The Shares will be traded in board lots of 10 Shares. Upon listing on the Main Board of the SEHK, the Shares listed on the Main Board of the SEHK will be fully fungible with the ADSs listed on the NYSE.

With respect to the proposed secondary listing on the Main Board of the SEHK, Morgan Stanley Asia Limited, Credit Suisse (Hong Kong) Limited and China International Capital Corporation Hong Kong Securities Limited are acting as the joint sponsors.

In addition, the Company has appointed Morgan Stanley Hong Kong Securities Limited as the designated securities dealer and China International Capital Corporation Hong Kong Securities Limited as alternate designated securities dealer to carry out bridging and other trading arrangements in good faith and on arm’s length terms with a view to facilitating liquidity to meet demand for our Shares in Hong Kong and to maintain an orderly market for a period of 30 calendar days, commencing from 9:00 a.m. on March 10, 2022 (Beijing/Hong Kong Time).

This press release shall not constitute an offer to sell or the solicitation of an offer or an invitation to buy any securities of the Company, nor shall there be any offer or sale of the securities in any state or other jurisdiction in which such offer, solicitation or sale would be unlawful prior to the registration or qualification under the securities laws of any such state or other jurisdiction.

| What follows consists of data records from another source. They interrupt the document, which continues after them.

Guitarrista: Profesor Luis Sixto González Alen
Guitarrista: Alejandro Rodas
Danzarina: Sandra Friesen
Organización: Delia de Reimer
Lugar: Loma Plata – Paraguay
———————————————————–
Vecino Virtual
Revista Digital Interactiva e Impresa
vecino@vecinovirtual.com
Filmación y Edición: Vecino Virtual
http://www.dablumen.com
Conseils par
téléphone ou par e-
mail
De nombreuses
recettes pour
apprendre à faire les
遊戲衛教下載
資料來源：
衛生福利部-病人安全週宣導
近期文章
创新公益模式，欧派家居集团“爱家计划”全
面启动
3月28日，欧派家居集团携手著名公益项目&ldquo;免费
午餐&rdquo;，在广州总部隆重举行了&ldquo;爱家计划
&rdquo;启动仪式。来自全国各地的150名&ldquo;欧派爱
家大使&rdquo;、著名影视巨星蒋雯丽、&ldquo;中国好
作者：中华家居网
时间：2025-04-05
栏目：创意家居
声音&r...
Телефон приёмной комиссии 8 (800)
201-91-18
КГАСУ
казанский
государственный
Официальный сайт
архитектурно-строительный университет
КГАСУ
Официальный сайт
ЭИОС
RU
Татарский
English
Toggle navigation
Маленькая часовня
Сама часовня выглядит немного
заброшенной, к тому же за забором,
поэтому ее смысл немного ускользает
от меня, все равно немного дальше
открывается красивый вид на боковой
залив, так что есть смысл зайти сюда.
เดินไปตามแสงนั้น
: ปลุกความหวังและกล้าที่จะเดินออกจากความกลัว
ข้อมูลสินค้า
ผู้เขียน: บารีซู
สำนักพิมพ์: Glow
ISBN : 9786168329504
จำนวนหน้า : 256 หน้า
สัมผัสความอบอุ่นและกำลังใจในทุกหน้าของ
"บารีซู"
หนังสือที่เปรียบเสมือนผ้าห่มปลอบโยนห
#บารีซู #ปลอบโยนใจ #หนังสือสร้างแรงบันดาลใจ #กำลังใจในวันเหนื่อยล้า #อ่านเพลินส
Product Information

We have arranged with our principal share registrar in the Cayman Islands and the Hong Kong Share Registrar for the removal of a portion of our Class A ordinary shares (which includes Shares underlying our ADSs) from our Cayman share register and transfer to our Hong Kong share register at no additional cost to Shareholders prior to Listing.

Please refer to the section headed “Market Arrangements to Facilitate Dealings in Hong Kong” of the listing document for further details.